Кира не ответила. Пассажир слегка напоминал Данилу Багрова, и она взмолилась: пусть военный, пусть он будет военный!
Вскоре обрыднувший до тошноты город остался позади, и Паха попытался реанимировать беседу:
– Я б себе такую тачку взял, на.
Кира смолчала. Паха не сводил с нее глаз.
Огни Ильинска в зеркале заднего вида превратились в трепещущие искорки. Канули во мрак.
Когда у ее виска раздался сухой щелчок и обжигающе холодная сталь коснулась кожи, Кира пришла в ужас – но не удивилась.
«Сама виновата, дура».
* * *
Лезвие выкидного ножа плашмя оглаживало кожу виска, словно Паха размазывал по тосту талое масло.

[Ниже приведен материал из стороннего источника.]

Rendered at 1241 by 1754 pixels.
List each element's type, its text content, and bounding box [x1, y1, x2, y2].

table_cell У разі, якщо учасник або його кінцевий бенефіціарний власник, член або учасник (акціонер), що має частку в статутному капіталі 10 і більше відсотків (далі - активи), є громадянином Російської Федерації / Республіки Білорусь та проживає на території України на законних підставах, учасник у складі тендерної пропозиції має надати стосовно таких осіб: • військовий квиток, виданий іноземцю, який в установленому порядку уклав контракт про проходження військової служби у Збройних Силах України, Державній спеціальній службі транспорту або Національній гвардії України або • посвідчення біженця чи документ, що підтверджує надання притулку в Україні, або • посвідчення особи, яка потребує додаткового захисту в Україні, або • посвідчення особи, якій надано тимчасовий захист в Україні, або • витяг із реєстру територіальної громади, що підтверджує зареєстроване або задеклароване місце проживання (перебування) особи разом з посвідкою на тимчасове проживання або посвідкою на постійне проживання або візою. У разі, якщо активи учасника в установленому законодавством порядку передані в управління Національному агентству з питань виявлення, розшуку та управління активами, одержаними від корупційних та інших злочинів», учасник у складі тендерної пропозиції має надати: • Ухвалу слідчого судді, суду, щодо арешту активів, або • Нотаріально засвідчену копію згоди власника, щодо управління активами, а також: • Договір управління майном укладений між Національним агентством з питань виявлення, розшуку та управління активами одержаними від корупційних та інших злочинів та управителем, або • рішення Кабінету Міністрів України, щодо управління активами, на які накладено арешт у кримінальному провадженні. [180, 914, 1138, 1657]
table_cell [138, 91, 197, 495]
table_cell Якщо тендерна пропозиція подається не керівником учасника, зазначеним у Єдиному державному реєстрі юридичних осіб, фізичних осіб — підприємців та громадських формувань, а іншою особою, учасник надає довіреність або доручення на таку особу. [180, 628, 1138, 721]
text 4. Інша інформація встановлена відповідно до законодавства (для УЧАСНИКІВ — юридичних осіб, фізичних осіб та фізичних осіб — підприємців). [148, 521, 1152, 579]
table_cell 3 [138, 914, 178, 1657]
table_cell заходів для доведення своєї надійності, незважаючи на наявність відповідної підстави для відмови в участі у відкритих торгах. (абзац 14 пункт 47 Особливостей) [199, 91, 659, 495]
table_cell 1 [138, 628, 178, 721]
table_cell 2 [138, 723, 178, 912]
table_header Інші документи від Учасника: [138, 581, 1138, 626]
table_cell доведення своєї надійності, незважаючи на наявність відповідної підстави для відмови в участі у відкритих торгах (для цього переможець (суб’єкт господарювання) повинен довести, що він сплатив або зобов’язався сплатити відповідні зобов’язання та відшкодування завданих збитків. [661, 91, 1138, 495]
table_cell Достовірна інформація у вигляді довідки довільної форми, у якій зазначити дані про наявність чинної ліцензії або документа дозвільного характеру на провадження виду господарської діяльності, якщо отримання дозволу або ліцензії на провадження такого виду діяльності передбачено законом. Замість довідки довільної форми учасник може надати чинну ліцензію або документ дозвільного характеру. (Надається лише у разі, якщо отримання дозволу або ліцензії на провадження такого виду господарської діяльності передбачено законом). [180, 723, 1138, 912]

– Съедь на обочину и тормози, на.
Кира сбросила скорость, но не остановилась. Трясущиеся руки, казалось, вросли в руль. В горле пересохло. Ну просто ночь трясущихся рук и сухости в горле! Не отставали от рук и ноги – тоже дрожали, и эта дрожь через педаль передавалась машине.
– На обочину, сказал, на!
Нож чуть развернулся, и Кира, охнув, отпрянула – лезвие легко вывело царапину под нижним веком. Кира ударила по тормозам, и ее бросило вперед. Попутчика, к счастью, тоже, иначе прощай, глаз.
– Полегче, на! – рыкнул Паха.
Она развернулась к нему, глотая воздух открытым ртом, и Паха схватил ее за волосы свободной рукой. Лезвие ножа скакнуло к подбородку. Лицо Пахи маячило перед ее лицом, бледное и твердое, как костяная маска идола.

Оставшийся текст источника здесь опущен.